• Texto de referencia:
□ □ □ □ □
Revista Opinión

Homo faber y razón vial

Publicado el 31 octubre 2019 por Carlosgu82

Me detengo a examinar dos características infaltables a todo lo vivo según Jacques Monod: “La teleonomía es la propiedad de ajustarse a un proyecto, de tender a un fin: un ojo es inexplicable si no se tiene en cuenta su función de ver. La morfogénesis autónoma es la propiedad de adoptar una forma no como efecto de causas externas, sino a partir de las propias tendencias intrínsecas”. Tendencias intrínsecas combinadas con necesidades de adaptación obligan a lo vivo a cambiar. Según Etienne Gilson esto hace que Monod se deslice al finalismo interno de Aristóteles. Para el Estagirita la causa formal y la final no vienen de fuera, no son impuestas por un creador, sino que brotan del propio ser viviente. Lo interesante de un órgano que nace para cubrir una necesidad interna es que la necesidad crea al órgano pero lo limita también. El ojo captará las ondas luminosas que necesita, no todas las que existen. Lo mismo podemos decir del oído, captará solo un rango pequeño de las ondas sonoras, las que necesita. Esto hace que tengamos una visión limitada y alterada del mundo sensible.
□ □ □ □ □
• Datos disponibles:
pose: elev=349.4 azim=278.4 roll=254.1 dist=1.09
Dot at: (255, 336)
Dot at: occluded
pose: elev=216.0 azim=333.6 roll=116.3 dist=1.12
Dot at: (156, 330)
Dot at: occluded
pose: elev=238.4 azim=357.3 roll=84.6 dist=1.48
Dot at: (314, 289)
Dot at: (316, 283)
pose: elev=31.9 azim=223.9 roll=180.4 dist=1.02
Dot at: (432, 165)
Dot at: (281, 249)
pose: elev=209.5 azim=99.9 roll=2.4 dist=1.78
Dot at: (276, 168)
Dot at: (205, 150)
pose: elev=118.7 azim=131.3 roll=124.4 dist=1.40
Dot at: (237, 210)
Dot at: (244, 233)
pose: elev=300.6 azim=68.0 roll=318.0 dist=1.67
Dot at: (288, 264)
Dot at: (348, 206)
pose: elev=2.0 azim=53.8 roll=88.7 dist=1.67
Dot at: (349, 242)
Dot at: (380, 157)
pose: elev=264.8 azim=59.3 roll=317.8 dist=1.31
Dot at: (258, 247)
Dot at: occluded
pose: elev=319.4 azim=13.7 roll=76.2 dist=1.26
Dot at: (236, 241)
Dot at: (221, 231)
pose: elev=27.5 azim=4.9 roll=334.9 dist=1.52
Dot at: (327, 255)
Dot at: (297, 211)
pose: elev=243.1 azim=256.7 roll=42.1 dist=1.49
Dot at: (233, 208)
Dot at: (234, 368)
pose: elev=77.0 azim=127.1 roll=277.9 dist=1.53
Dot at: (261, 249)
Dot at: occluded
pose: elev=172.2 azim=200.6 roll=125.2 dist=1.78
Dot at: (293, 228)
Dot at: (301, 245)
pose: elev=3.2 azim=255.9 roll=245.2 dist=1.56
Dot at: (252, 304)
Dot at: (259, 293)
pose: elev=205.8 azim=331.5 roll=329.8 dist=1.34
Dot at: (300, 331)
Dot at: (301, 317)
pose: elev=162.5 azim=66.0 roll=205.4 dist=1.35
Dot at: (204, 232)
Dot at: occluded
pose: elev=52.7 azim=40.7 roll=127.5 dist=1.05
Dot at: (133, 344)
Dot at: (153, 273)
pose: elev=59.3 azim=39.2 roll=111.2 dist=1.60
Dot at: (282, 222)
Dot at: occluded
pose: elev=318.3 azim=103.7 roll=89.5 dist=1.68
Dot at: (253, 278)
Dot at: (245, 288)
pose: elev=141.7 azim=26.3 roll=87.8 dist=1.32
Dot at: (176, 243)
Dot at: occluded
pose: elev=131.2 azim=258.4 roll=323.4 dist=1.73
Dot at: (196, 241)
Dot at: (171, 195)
□ □ □ □ □
• Tareas propuestas:
A: Enumera a todas las personas a las que se atribuye una idea en el cuerpo del texto sobre la teleonomía, sin contar a quien lo publica.
B: Prosigue el texto sobre la teleonomía a partir de su última oración.

• Respuestas por tarea:
A: Jacques Monod, Etienne Gilson y Aristóteles (llamado también el Estagirita).

B:
¿Qué pasa con la razón? Esta nació también para cubrir necesidades vitales. Entre la fabricación de pseudópodos para desplazarse y de una lanza para cazar no hay mayor distancia. La lanza es tan extensión de nuestros órganos como lo fue el seudópodo para los unicelulares (un seudópodo -del griego ψευδός, pseudós, «falso» y πούς, poús, «pie»- es una prolongación del citoplasma de algunos organismos unicelulares tales como las amebas, que los utilizan para alimentarse o desplazarse, dice Wikipedia). Fabricar una lanza o descubrir los usos del fuego requieren análisis y síntesis. Tomar una piedra pulida o tallada y unirla a un palo. Saber unir partes es el principio para fabricar toda clase de herramientas. Separar cosas en sus partes nos da el poder para saber cómo funcionan. Análisis y síntesis nos han servido para entender la deducción, la inducción y toda nuestra vida civilizada. Con estos modestos principios, nacidos en el antiquísimo Homo faber y quizá antes, pues los chimpancés fabrican herramientas rudimentarias, pretendemos entender el universo entero y a nosotros mismos. El evolucionismo no es más que un gigantesco pensamiento sintético. Creer que carbono, hidrógeno, oxígeno y nitrógeno se unieron al azar para formar aminoácidos, luego estos formaron proteínas, luego células… las células aisladas se unieron en colonias para originar a los pluricelulares, etc. Una enorme síntesis guiada por el azar y la necesidad. El creacionismo en el fondo es un análisis. Me refiero al adoptado por los padres de la Iglesia, que en parte deriva del emanatismo neoplatónico. Para Plotino, de un Uno surgió un Noús, luego un alma y de ella, la materia. Los gnósticos enseñaban un proceso semejante. Pronto los padres de la Iglesia se dieron cuenta de que si la materia hubiese emanado de Dios, sería de su propia sustancia, tan divina como Él, y optaron por una creación de la nada que explicara las limitaciones propias de las criaturas.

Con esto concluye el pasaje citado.